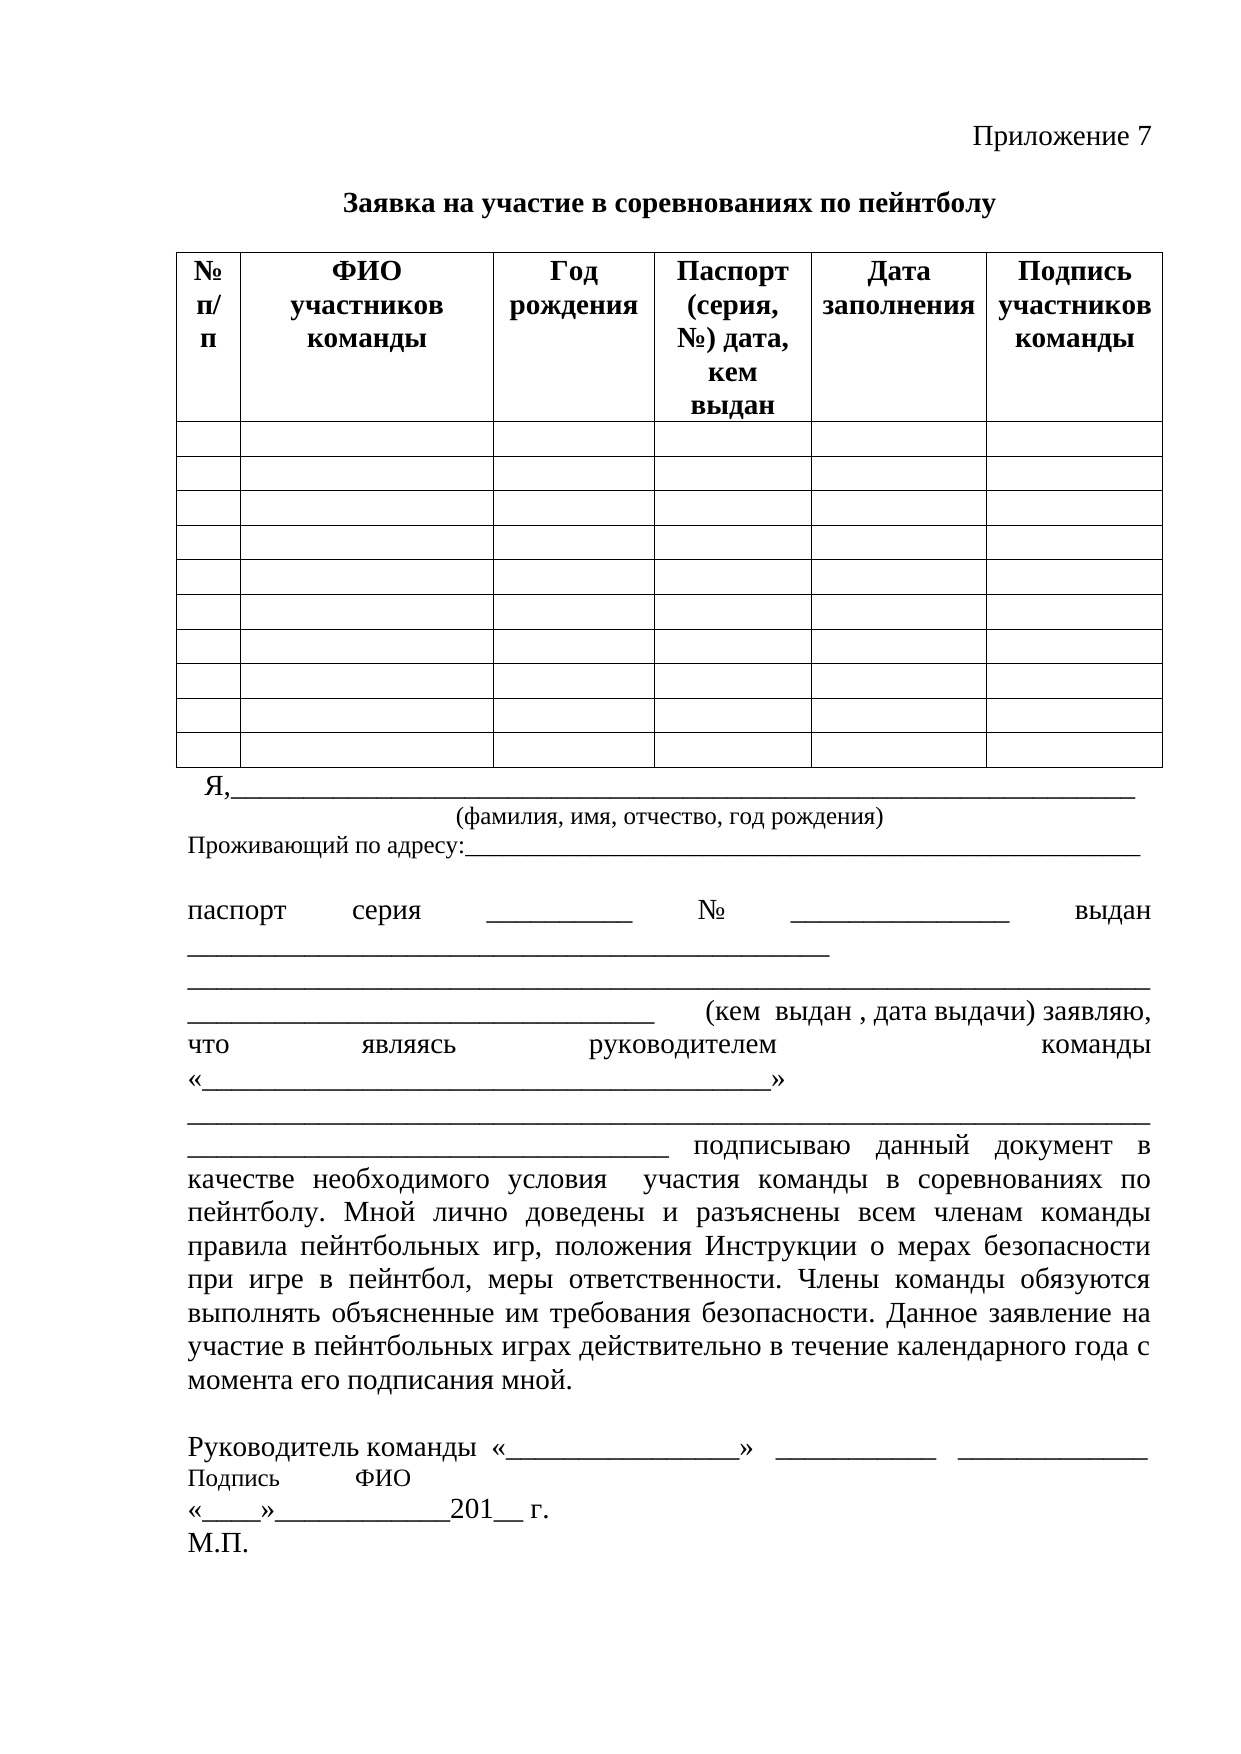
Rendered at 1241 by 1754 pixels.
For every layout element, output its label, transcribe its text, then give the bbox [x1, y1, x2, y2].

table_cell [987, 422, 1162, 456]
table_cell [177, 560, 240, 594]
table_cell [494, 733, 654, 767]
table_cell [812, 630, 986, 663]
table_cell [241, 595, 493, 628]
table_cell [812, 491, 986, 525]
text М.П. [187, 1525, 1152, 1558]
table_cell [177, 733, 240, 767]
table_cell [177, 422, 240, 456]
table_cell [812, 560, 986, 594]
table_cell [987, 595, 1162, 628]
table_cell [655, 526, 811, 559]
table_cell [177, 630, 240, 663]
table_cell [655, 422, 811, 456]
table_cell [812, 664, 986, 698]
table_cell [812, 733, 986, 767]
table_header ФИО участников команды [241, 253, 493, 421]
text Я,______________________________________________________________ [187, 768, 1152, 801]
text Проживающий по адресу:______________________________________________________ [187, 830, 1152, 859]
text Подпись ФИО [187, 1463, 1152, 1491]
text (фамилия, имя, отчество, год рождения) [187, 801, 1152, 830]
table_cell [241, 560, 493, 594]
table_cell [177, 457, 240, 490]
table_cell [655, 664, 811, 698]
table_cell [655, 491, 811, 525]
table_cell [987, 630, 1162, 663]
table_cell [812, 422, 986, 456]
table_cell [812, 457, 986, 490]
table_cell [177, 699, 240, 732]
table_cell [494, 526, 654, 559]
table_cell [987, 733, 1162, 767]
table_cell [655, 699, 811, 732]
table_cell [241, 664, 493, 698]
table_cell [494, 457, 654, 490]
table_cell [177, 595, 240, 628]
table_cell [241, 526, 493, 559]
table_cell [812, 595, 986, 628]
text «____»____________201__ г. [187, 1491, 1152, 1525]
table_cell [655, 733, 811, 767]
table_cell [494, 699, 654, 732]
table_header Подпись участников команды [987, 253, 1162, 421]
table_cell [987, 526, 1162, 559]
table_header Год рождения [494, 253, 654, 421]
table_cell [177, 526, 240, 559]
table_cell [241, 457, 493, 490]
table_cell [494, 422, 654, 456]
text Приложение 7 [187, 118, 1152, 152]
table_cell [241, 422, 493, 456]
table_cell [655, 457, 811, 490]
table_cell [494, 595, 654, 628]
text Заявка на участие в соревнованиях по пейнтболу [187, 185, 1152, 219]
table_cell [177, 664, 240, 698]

**ABOUT THIS EXERCISE:**
Reproduce these records exactly, but not the pictures.

**RESULT OF THE TASK:**
Rendered at 1241 by 1754 pixels.
For every layout element, output its label, transcribe its text, then give the bbox [x1, y1, x2, y2].

table_cell [987, 422, 1162, 456]
table_cell [177, 560, 240, 594]
table_cell [494, 733, 654, 767]
table_cell [812, 630, 986, 663]
table_cell [241, 595, 493, 628]
table_cell [812, 491, 986, 525]
text М.П. [187, 1525, 1152, 1558]
table_cell [177, 733, 240, 767]
table_cell [177, 422, 240, 456]
table_cell [812, 560, 986, 594]
table_cell [987, 595, 1162, 628]
table_cell [655, 526, 811, 559]
table_cell [177, 630, 240, 663]
table_cell [655, 422, 811, 456]
table_cell [812, 664, 986, 698]
table_cell [812, 733, 986, 767]
table_header ФИО участников команды [241, 253, 493, 421]
text Я,______________________________________________________________ [187, 768, 1152, 801]
text Проживающий по адресу:______________________________________________________ [187, 830, 1152, 859]
text Подпись ФИО [187, 1463, 1152, 1491]
text (фамилия, имя, отчество, год рождения) [187, 801, 1152, 830]
table_cell [241, 560, 493, 594]
table_cell [177, 457, 240, 490]
table_cell [655, 664, 811, 698]
table_cell [655, 491, 811, 525]
table_cell [987, 630, 1162, 663]
table_cell [812, 422, 986, 456]
table_cell [812, 457, 986, 490]
table_cell [177, 699, 240, 732]
table_cell [494, 526, 654, 559]
table_cell [987, 733, 1162, 767]
table_cell [655, 699, 811, 732]
table_cell [241, 664, 493, 698]
table_cell [494, 457, 654, 490]
table_cell [177, 595, 240, 628]
table_cell [241, 526, 493, 559]
table_cell [812, 595, 986, 628]
text «____»____________201__ г. [187, 1491, 1152, 1525]
table_cell [655, 733, 811, 767]
table_cell [494, 699, 654, 732]
table_header Подпись участников команды [987, 253, 1162, 421]
table_cell [987, 526, 1162, 559]
table_header Год рождения [494, 253, 654, 421]
table_cell [177, 526, 240, 559]
table_cell [241, 457, 493, 490]
table_cell [494, 422, 654, 456]
text Приложение 7 [187, 118, 1152, 152]
table_cell [241, 422, 493, 456]
table_cell [655, 457, 811, 490]
table_cell [494, 595, 654, 628]
text Заявка на участие в соревнованиях по пейнтболу [187, 185, 1152, 219]
table_cell [177, 664, 240, 698]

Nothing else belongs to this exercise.